Stored data entries
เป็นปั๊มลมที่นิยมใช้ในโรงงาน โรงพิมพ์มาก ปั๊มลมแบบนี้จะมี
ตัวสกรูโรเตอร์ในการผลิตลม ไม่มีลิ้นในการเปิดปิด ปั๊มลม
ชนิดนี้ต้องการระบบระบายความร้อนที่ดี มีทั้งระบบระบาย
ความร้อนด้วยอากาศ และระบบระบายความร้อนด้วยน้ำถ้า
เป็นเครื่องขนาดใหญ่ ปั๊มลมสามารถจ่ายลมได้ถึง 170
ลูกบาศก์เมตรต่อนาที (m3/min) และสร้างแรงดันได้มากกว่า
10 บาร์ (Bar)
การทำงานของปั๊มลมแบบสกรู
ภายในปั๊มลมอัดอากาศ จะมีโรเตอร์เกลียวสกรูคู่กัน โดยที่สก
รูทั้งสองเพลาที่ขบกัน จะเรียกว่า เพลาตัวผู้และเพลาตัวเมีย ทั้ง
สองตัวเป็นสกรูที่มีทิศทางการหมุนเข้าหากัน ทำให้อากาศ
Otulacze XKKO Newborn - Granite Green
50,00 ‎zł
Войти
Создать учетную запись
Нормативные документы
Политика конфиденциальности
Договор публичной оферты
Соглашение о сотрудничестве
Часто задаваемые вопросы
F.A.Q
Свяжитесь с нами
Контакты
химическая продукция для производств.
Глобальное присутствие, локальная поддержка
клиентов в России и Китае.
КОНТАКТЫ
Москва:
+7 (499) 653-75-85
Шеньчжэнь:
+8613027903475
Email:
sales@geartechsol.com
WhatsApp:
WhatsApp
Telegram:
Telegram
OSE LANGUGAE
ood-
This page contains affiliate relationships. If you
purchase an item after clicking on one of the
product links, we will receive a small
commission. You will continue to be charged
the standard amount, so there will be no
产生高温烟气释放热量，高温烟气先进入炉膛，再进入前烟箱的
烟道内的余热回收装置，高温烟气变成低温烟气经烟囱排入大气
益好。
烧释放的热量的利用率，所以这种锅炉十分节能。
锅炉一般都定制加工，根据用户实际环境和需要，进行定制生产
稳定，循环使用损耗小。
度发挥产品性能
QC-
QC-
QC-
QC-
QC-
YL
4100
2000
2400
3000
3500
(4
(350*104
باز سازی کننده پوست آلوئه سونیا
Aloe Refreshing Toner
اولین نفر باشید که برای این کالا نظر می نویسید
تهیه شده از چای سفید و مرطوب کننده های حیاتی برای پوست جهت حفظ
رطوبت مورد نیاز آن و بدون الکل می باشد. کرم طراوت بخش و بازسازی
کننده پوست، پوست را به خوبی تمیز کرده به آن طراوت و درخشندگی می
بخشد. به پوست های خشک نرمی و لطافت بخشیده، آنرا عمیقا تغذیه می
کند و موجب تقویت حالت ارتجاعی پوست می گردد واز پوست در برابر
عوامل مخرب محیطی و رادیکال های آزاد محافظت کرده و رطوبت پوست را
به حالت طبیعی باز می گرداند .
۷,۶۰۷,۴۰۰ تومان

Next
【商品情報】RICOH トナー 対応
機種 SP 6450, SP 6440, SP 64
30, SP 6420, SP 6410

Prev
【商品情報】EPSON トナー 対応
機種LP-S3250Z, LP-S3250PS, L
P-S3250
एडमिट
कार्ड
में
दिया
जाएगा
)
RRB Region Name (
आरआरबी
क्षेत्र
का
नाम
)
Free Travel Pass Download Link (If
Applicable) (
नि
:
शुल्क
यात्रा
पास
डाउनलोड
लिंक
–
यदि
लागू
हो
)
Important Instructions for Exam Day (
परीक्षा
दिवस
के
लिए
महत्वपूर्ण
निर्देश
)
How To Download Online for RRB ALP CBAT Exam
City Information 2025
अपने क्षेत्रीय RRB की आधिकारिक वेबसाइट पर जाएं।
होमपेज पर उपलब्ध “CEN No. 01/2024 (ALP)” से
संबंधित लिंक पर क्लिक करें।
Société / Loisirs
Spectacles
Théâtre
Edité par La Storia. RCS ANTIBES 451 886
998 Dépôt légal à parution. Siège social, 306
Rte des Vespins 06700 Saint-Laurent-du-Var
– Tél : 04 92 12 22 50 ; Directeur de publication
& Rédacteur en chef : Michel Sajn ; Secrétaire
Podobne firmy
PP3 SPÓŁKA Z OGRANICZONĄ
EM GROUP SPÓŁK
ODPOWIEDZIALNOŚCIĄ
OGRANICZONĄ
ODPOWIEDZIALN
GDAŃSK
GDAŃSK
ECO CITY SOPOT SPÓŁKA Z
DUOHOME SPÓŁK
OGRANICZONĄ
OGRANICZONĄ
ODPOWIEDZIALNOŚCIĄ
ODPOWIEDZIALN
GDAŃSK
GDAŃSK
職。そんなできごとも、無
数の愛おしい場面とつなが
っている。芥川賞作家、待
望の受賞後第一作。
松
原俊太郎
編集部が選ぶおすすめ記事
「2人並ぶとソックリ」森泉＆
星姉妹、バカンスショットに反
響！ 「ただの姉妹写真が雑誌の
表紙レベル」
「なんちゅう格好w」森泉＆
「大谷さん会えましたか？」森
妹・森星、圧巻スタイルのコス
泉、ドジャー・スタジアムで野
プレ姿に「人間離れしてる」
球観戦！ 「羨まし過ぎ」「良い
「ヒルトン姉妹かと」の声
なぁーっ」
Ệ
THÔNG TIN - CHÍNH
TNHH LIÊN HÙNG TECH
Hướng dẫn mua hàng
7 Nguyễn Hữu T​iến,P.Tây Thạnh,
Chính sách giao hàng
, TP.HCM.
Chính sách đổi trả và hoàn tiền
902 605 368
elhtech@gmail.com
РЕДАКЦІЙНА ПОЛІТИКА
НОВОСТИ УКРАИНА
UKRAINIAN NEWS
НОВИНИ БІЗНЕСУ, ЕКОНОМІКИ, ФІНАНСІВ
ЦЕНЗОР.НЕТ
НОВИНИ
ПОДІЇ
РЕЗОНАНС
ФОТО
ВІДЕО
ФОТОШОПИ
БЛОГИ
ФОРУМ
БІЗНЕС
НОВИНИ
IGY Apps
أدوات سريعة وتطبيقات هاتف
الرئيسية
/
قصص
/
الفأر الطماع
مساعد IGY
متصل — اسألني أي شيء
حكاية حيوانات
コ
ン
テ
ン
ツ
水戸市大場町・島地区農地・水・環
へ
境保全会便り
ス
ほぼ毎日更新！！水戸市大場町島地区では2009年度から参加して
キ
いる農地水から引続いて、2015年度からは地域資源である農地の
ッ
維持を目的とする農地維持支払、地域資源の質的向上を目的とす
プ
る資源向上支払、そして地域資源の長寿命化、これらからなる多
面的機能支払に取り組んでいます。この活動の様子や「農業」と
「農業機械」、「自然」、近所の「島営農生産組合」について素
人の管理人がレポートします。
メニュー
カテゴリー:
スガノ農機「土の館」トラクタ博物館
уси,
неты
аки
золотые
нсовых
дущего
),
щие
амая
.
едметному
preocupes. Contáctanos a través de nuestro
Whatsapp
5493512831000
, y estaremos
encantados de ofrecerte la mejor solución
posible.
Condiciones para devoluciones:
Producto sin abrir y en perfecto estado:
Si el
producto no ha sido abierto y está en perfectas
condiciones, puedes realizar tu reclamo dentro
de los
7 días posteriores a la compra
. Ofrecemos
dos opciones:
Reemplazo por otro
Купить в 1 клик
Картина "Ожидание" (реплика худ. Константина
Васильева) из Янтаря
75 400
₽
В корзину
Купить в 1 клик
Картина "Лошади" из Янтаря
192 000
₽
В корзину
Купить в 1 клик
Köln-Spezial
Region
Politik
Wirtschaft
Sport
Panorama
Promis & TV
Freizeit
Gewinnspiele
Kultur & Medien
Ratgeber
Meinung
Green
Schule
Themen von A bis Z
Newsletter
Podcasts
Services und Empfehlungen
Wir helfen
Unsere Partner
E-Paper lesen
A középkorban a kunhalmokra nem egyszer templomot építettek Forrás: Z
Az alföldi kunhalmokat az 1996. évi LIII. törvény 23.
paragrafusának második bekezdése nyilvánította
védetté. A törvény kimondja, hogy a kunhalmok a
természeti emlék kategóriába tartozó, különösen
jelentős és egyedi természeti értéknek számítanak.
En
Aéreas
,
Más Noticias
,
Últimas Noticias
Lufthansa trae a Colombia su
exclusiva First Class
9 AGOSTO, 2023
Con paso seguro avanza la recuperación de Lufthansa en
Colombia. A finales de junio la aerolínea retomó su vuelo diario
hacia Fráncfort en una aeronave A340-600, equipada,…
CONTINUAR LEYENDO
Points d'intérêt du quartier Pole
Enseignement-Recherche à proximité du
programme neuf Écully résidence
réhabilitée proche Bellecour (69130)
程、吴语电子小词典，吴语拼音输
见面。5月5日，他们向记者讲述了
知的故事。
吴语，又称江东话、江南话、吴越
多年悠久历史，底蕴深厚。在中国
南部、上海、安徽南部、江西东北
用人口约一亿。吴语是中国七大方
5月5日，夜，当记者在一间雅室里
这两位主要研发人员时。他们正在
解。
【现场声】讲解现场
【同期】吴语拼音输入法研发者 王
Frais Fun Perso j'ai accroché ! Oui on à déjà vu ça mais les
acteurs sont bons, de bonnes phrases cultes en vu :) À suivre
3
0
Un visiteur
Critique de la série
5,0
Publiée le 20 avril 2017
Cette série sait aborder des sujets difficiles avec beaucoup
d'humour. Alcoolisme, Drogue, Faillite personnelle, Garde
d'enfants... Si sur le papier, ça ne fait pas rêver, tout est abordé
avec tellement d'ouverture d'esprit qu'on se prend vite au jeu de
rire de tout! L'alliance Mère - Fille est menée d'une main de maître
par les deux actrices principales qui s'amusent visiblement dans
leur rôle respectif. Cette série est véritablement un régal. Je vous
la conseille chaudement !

THE PROBLEM
Can you quote, word for word, every line from the very beginning of the listing up to and including the line that contains "เป็นเครื่องขนาดใหญ่ ปั๊มลมสามารถจ่ายลมได้ถึง 170"?

EXERCISE RESPONSE
เป็นปั๊มลมที่นิยมใช้ในโรงงาน โรงพิมพ์มาก ปั๊มลมแบบนี้จะมี
ตัวสกรูโรเตอร์ในการผลิตลม ไม่มีลิ้นในการเปิดปิด ปั๊มลม
ชนิดนี้ต้องการระบบระบายความร้อนที่ดี มีทั้งระบบระบาย
ความร้อนด้วยอากาศ และระบบระบายความร้อนด้วยน้ำถ้า
เป็นเครื่องขนาดใหญ่ ปั๊มลมสามารถจ่ายลมได้ถึง 170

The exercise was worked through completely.